India’s retail inflation, measured by the Consumer Price Index, rose to a five-and-a-half-year high of 7.35 percent in December as food prices spiked. And, in the process, it breached the upper end of RBI’s 2-6 percent inflation target.

"RBI did not cut the rate in December when October 2019 inflation rate was 4.62 percent. Now that CPI has surged to 7.35 percent in December and January inflation is also expected to remain above 8 percent, RBI is likely to hold rate in the next policy," according to SBI Ecowrap, a research report by State Bank of India.

The central bank is scheduled to hold its next bi-monthly monetary policy on Feb. 6.

After cutting the repo rate on five consecutive occasions between February 2019 and October 2019, India’s monetary policy committee left the repo rate unchanged at 5.15 percent in the fifth bi-monthly review announced in December.

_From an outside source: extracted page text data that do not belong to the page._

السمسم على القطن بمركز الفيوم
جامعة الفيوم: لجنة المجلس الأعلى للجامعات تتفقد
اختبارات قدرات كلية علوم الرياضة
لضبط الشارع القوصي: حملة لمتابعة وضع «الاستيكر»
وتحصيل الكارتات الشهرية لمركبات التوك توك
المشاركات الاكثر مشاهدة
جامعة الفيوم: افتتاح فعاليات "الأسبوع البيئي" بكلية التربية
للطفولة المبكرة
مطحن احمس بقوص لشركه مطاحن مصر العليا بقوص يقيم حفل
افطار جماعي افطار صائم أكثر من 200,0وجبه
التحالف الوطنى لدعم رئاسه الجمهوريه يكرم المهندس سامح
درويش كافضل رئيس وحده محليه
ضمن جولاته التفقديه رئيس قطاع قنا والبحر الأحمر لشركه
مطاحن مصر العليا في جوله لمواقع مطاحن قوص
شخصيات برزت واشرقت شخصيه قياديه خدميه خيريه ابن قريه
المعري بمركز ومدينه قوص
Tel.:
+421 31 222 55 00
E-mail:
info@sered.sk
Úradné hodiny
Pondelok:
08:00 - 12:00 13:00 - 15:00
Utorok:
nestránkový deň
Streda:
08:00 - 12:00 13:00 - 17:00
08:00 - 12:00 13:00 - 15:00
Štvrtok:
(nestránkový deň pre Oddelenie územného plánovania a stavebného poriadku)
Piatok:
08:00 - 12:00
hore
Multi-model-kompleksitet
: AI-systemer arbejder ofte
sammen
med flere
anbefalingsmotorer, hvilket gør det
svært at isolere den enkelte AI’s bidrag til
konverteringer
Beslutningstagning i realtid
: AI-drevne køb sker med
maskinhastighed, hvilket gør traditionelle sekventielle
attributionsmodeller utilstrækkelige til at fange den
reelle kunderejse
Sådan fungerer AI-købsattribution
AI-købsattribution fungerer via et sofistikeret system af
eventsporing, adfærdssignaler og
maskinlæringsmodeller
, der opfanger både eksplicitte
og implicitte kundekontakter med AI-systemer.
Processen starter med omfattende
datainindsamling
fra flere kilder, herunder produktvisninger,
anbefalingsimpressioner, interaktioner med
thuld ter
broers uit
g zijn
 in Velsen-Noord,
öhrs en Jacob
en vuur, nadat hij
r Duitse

SBI Ecowrap also called for a relook at how the government's Central Statistics Office calculates CPI. "Unfortunately, CSO methodology of using CES survey data has resulted in CPI being overstated by 200 bps. Its high time we question the CSO methodology of CPI estimation as it results in erroneous policy decisions.”

The report said inflation is expected to remain high in the remaining months of 2019-20—close to 7 percent and thus averaging to 5 percent for the financial year. "We believe that RBI will go for a long pause possibly throughout 2020 as inflation is likely to remain above 6 percent till June-July 2020," it noted.

Given the situation of low growth and high inflation (a possible situation of stagflation), the coming months are crucial for RBI to decide on any action at the repo rate front, the research report said.

According to the first advanced estimates released by CSO, India's GDP growth rate in 2019-20 is pegged at 5 percent—the lowest in 11 years. The World Bank in a recent report has also pegged a similar growth in the economy for the current fiscal.